Tyler Cowen and the downsides of too much technology

Tyler Cowen is an economics professor who, despite coauthoring one of my favourite blogs and consuming prodigious amounts of information seems to share some of the skepticism I feel about how technology has changed the world. To quote a conversation Product Hunt hosted with him:

I am glad I was forced to live in "book culture" and "meat space' for my first forty years. Or maybe thirty-five years would have been enough. People these days have lost the sense of information being scarce, and counterintuitively that makes it harder for them to develop profound thoughts. It's like practicing chess by asking the computer right away, all the time, what the right move it. If I were starting today, probably I would not be an academic. The seductions of the on-line world would be too great, I am pretty sure.

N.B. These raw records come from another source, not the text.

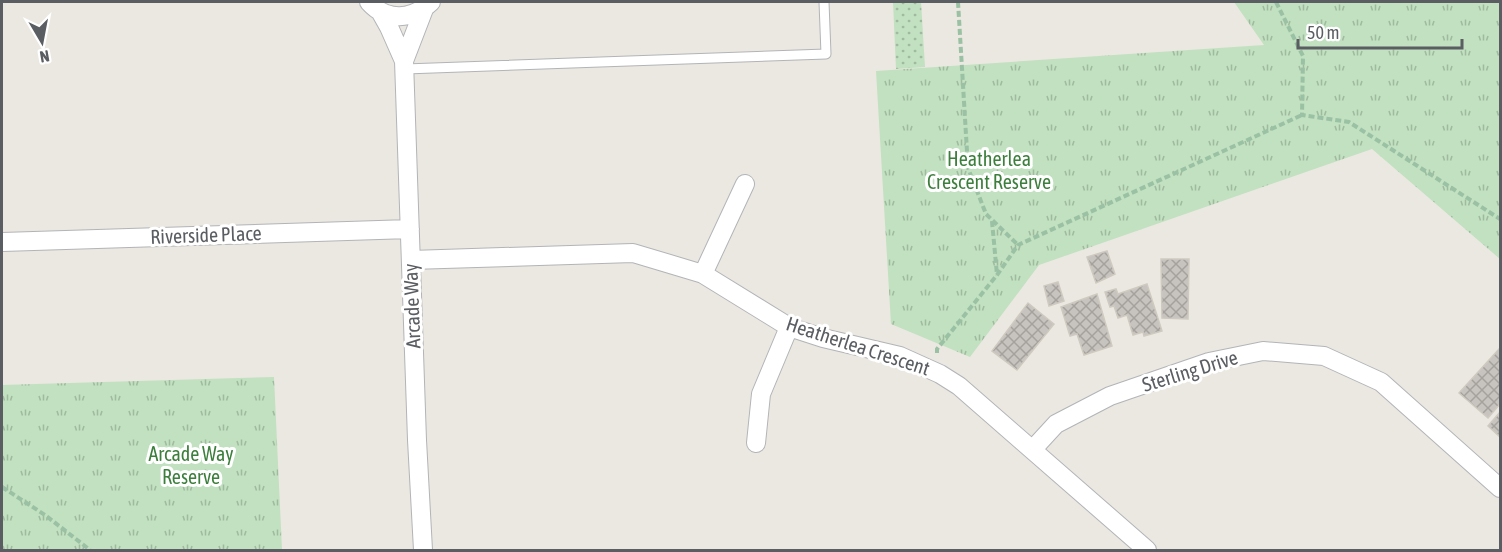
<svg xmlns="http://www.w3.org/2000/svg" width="1502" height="552" viewBox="0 0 1502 552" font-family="'Asap Condensed',sans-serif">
<defs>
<pattern id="grass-dots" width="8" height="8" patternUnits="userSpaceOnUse" patternTransform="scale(1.5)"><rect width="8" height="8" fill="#c1e1c0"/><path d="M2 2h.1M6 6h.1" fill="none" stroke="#a0ba9f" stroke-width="1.8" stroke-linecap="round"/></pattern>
<pattern id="park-tufts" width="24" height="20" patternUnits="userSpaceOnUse" patternTransform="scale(1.5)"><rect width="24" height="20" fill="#c1e1c0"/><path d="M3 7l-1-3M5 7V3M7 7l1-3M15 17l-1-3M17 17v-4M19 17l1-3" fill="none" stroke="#a0ba9f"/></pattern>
<pattern id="building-cross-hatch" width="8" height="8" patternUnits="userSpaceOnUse" patternTransform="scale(1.5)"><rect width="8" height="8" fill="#c7c3be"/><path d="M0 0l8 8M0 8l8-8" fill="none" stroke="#a5a29e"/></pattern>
</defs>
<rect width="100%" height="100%" fill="#ebe8e1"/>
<path fill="url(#grass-dots)" d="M893,2H921L925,67L896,69Z"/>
<path fill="url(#park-tufts)" d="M1234,2H1500V259L1372,149L1039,265L970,357L891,324L876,71L1264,45Z
M274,377L282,550H2V385Z"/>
<path fill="url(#building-cross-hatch)" stroke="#cfcac0" stroke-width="1.5" d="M1107,251L1115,274L1096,283L1087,257Z
M1161,259H1189L1188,319L1162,318Z
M1058,282L1064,301L1049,306L1044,286Z
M1147,284L1162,331L1144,336L1143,332L1133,335L1127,315L1118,318L1114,306L1110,307L1105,292L1116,289L1118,294Z
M1097,294L1112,346L1084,355L1077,334L1070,336L1061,307Z
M1028,303L1054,324L1017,370L992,351Z
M1500,348V404L1488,418L1459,393Z
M1500,412V437L1488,426Z"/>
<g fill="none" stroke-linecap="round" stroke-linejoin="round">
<defs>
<path id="service" d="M405,69L826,54L824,2"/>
<path id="minor" d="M369,2C387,22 412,20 431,2
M380,11L389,27L404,61L417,440L423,550
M404,61L424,9
M2,242L410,229
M411,260L633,253L703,274L789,327L823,338L900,356L940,374L959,386L1147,550
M703,274L745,184
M756,443L761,394L789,327
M1033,449L1056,424L1110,396L1209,362L1263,351L1324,356L1381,382L1500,488"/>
</defs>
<use href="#service" stroke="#b2b4b8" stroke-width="11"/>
<use href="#minor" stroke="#b2b4b8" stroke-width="20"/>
<path stroke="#9ac1a3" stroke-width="4" stroke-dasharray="6 3" stroke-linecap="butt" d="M958,2L968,168L986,214L1018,245
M1276,2L1303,56L1302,115L1349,122L1500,219
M992,221L997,275
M937,353V349L997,275L1018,245L1302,115
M2,487L45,515L90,550"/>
<use href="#service" stroke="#fff" stroke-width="9"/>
<use href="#minor" stroke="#fff" stroke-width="18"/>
</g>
<g text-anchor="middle" stroke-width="6" stroke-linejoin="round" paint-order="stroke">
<g font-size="20" fill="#3c7e3c" stroke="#fff">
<text x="989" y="166">Heatherlea<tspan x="989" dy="23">Crescent Reserve</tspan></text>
<text x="191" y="461">Arcade Way<tspan x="191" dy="23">Reserve</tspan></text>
</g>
<g font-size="20" fill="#5a5d61" stroke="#fff">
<text transform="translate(206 235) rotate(-2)" y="7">Riverside Place</text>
<text transform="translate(412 306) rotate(-92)" y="7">Arcade Way</text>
<text transform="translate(858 346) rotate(18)" y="7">Heatherlea Crescent</text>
<text transform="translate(1190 371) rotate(-17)" y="7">Sterling Drive</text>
</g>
</g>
<rect width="1502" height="552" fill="none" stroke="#5a5d61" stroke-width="6"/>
<g transform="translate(42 42) rotate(170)" stroke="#ffffff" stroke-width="4.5" paint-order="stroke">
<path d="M0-4.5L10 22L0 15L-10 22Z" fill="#5a5d61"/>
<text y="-9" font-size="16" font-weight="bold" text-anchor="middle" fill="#5a5d61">N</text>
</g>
<path d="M1298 39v9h164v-9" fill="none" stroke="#5a5d61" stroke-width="3"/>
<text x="1307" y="39" font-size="18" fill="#5a5d61" stroke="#ffffff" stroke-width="4.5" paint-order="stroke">50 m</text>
</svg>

Related to this, the OECD recently released a report looking at the role computers play in education. To quote a portion of of the report cited in Nicholas Carr's well-titled summary Tech in schools: less is more:

Students who use computers moderately at school tend to have somewhat better learning outcomes than students who use computers rarely. But students who use computers very frequently at school do a lot worse in most learning outcomes, even after accounting for social background and student demographics. The results also show no appreciable improvements in student achievement in reading, mathematics or science in the countries that had invested heavily in ICT [information and communication technology] for education.

Overall I still like technology, but I think that it's also been oversold and the drawbacks of it often ignored. On a related note, I'd also recommend Kentaro Toyama's Geek Heresy: Rescuing Social Change from the Cult of Technology.